David é mais jovem, mas pensamos parelho. Numa crônica publicada neste jornal, já escrevi que envelhecer é administrar perdas. Sim, para mim, a velhice é uma sentença inapelável que nos obriga a conviver com as deficiências e fraquezas acumuladas ao longo da vida que, como sombras inseparáveis, nos acompanham a cada dia, a cada hora da nossa sofrida existência. Quanto mais vivemos, mais escancara a nossa hipossuficiência em face do pesado fardo a ser carregado.

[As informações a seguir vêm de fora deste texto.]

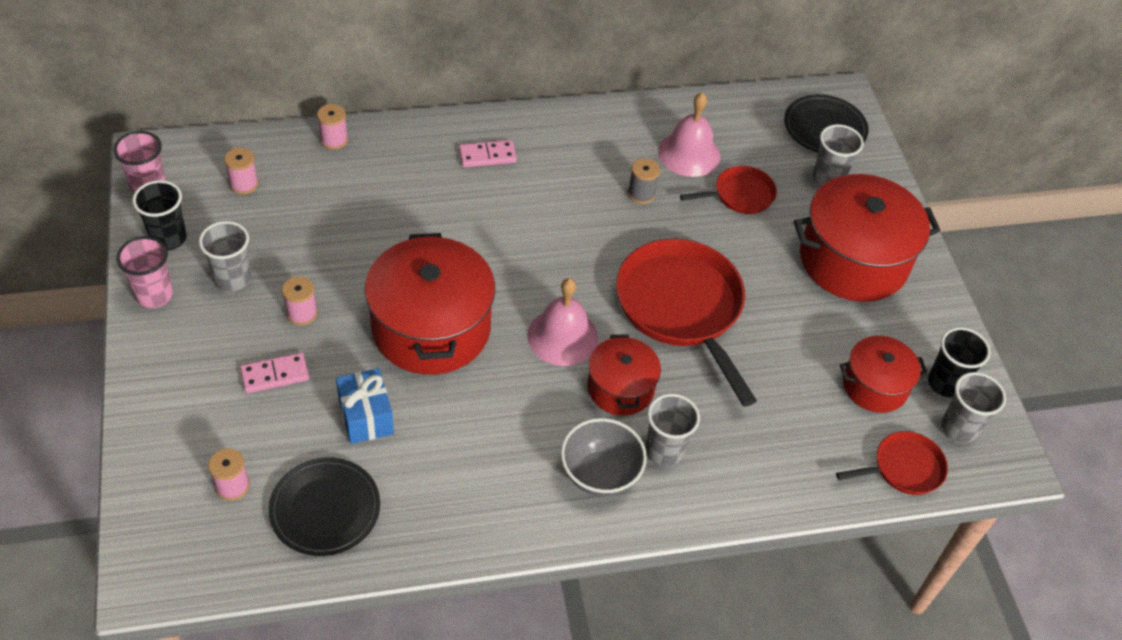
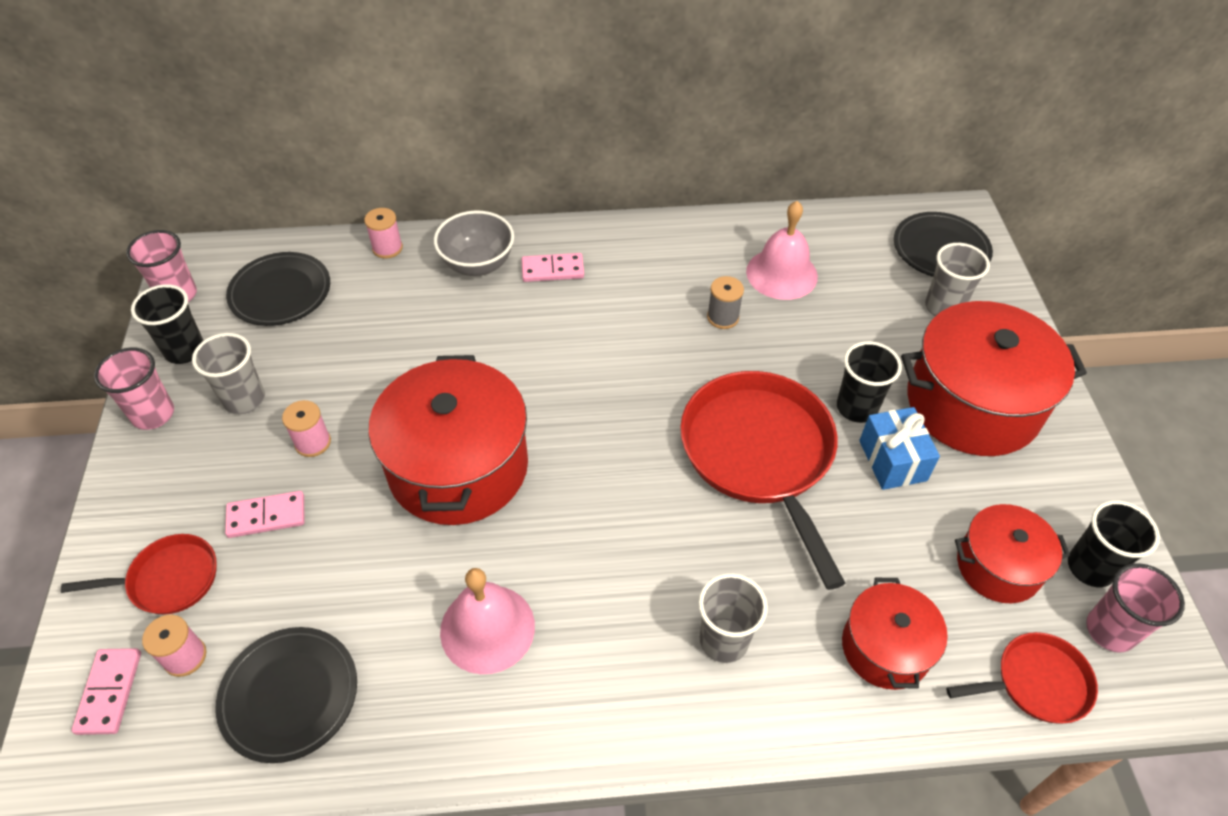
camera: 10 degrees right, 0 degrees up
pink spool [224,147,259,194] -> black plate [226,252,330,326]
blue gift [336,368,394,444] -> blue gift moved to [859,407,940,490]
pink bell [527,278,598,366] -> pink bell moved to [440,568,535,674]
grey bowl [561,418,647,496] -> grey bowl moved to [434,211,514,276]
red pot [588,334,661,416] -> red pot moved to [842,578,948,690]
red pan [680,166,777,214] -> red pan moved to [61,534,217,615]
grey cup [941,372,1006,443] -> pink cup [1086,563,1185,653]
none -> pink domino [71,648,141,735]
none -> black cup [837,341,902,423]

Na ocasião, um amigo e leitor me contestou, me chamou de pessimista. Disse-lhe que assim vejo a realidade e a natureza da vida. Aliás, não só da vida humana, mas a de todo o mundo animal. Disse-me que eu estava exagerando, fazendo um drama absurdo, uma tragédia sem sentido sobre uma fase importante da vida humana. De forma amiga, falou que me via caminhar lépido pelas ruas do bairro e que eu nem parecia ter a idade marcada na certidão de nascimento. Agradeci a gentileza, as palavras de amizade e nos despedimos.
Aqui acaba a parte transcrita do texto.